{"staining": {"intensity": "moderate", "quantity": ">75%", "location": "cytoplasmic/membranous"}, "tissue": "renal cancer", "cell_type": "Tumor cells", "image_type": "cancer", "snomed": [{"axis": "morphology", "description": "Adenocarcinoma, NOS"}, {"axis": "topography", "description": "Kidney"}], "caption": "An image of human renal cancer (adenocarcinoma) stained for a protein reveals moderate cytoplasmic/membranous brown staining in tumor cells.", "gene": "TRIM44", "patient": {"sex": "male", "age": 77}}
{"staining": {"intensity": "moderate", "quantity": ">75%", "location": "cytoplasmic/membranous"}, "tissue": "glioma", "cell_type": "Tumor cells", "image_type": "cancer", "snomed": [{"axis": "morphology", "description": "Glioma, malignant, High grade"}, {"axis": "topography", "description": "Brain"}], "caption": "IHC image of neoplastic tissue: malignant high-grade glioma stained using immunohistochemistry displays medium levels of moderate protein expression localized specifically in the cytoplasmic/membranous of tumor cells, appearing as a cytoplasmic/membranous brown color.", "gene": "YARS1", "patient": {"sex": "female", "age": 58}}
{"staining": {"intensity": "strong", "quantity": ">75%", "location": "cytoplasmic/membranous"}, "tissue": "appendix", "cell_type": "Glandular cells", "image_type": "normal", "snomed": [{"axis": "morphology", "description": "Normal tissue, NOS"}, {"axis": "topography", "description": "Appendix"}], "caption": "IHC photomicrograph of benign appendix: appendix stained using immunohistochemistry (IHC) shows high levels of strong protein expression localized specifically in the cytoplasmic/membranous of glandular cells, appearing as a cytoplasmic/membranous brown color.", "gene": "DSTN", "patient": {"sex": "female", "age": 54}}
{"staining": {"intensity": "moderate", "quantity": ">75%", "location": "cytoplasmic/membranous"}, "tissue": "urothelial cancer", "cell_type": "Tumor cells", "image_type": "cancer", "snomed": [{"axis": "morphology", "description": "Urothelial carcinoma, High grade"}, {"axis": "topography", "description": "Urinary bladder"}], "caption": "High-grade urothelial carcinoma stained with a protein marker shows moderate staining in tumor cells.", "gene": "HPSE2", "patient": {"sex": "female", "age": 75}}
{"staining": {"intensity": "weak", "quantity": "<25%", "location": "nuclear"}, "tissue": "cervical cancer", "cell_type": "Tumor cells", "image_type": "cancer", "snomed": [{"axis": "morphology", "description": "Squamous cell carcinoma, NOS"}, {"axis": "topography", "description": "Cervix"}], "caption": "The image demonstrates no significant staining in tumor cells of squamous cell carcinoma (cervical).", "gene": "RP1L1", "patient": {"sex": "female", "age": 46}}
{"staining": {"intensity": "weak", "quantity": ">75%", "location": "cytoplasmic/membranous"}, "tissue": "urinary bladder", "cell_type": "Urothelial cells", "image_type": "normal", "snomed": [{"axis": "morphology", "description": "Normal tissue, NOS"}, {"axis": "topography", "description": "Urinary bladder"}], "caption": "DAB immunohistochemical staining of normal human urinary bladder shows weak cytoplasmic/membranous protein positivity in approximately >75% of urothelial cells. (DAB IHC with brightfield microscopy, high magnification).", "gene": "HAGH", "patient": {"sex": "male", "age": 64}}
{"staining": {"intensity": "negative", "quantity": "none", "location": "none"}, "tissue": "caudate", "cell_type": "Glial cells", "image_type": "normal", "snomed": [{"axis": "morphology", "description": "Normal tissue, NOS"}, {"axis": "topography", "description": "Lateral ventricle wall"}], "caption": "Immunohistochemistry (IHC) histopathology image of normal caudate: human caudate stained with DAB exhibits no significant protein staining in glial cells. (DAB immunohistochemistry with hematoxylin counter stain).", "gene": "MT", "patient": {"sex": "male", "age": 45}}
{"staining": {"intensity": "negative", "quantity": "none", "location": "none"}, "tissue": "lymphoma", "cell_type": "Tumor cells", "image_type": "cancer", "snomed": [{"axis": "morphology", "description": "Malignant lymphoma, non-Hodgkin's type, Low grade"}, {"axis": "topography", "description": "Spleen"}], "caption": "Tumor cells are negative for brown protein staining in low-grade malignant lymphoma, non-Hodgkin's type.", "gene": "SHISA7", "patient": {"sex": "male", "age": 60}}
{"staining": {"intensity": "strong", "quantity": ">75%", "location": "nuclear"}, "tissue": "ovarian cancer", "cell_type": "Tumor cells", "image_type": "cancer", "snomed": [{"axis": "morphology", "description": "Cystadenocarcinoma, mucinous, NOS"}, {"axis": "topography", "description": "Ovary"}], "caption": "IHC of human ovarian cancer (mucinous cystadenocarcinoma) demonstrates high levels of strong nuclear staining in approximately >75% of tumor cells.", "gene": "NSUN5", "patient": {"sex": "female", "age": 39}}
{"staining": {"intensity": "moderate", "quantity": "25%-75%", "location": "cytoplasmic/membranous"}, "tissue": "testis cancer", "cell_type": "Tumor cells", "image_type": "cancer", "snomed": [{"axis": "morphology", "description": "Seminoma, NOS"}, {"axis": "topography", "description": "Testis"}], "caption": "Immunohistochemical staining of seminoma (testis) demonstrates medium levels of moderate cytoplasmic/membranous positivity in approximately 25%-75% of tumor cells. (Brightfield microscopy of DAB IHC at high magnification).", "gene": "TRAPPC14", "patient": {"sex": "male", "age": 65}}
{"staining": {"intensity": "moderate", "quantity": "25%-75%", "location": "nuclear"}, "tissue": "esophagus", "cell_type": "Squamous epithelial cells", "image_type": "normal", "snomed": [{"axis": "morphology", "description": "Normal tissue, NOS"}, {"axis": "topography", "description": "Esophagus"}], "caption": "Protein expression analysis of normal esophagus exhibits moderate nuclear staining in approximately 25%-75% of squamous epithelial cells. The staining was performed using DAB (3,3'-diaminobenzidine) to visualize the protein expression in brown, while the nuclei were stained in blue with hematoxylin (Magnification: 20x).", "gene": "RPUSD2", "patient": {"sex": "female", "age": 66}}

-------

▶ _TASK TO COMPLETE_:
Beginning at the line containing "staining of seminoma", repeat each line exactly through the last line of the entries, and include no other lines.

▶ _EXERCISE SOLUTION_:
{"staining": {"intensity": "moderate", "quantity": "25%-75%", "location": "cytoplasmic/membranous"}, "tissue": "testis cancer", "cell_type": "Tumor cells", "image_type": "cancer", "snomed": [{"axis": "morphology", "description": "Seminoma, NOS"}, {"axis": "topography", "description": "Testis"}], "caption": "Immunohistochemical staining of seminoma (testis) demonstrates medium levels of moderate cytoplasmic/membranous positivity in approximately 25%-75% of tumor cells. (Brightfield microscopy of DAB IHC at high magnification).", "gene": "TRAPPC14", "patient": {"sex": "male", "age": 65}}
{"staining": {"intensity": "moderate", "quantity": "25%-75%", "location": "nuclear"}, "tissue": "esophagus", "cell_type": "Squamous epithelial cells", "image_type": "normal", "snomed": [{"axis": "morphology", "description": "Normal tissue, NOS"}, {"axis": "topography", "description": "Esophagus"}], "caption": "Protein expression analysis of normal esophagus exhibits moderate nuclear staining in approximately 25%-75% of squamous epithelial cells. The staining was performed using DAB (3,3'-diaminobenzidine) to visualize the protein expression in brown, while the nuclei were stained in blue with hematoxylin (Magnification: 20x).", "gene": "RPUSD2", "patient": {"sex": "female", "age": 66}}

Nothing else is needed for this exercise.